Lisocabtagene maraleucel (liso-cel) is an autologous, CD19-directed, 4-1BB chimeric antigen receptor (CAR) T-cell product approved for relapsed/refractory (R/R) large B-cell lymphoma (LBCL). We present the OUTREACH primary analysis, evaluating the safety and efficacy of outpatient monitoring after liso-cel treatment at community sites in the United States. Adults with R/R LBCL after ≥2 prior lines of therapy received liso-cel. Outpatient vs inpatient monitoring was per investigator discretion. The primary end points were incidences of grade ≥3 cytokine release syndrome (CRS), neurological events (NEs), prolonged cytopenia, and infections. Efficacy was a secondary end point.
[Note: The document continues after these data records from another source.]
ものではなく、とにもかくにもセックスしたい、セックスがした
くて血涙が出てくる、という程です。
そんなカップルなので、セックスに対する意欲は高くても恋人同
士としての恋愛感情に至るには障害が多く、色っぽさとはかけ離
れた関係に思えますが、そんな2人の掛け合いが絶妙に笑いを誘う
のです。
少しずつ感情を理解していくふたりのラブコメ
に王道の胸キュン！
Eighty-two patients received liso-cel (outpatient monitored, 70%; inpatient monitored, 30%). The median follow-up was 10.6 months (range, 1.0-24.5). In outpatients and inpatients, grade ≥3 CRS occurred in 0% and 0%, NEs in 12% and 4%, infections in 12% and 8%, and prolonged cytopenia in 33% and 32%, respectively. Among outpatients, 25% were never hospitalized after infusion, and 32% were hospitalized ≤72 hours after the day of infusion; the median time to hospitalization was 5.0 days (range, 2-310). The median initial hospitalization duration after liso-cel was 6.0 days (range, 1-28) for outpatients and 15.0 days (range, 3-31) for inpatients. Objective response rate was 80%, complete response rate was 54%, and the median duration of response was 14.75 months (95% confidence interval, 5.0 to not reached). OUTREACH is, to our knowledge, the first and largest study to prospectively assess CAR T-cell therapy with outpatient monitoring in community-based medical centers. Liso-cel demonstrated meaningful efficacy with favorable safety in patients with R/R LBCL. Data support the feasibility of liso-cel administration at community sites with outpatient monitoring. This trial was registered at www.ClinicalTrials.gov as #NCT03744676.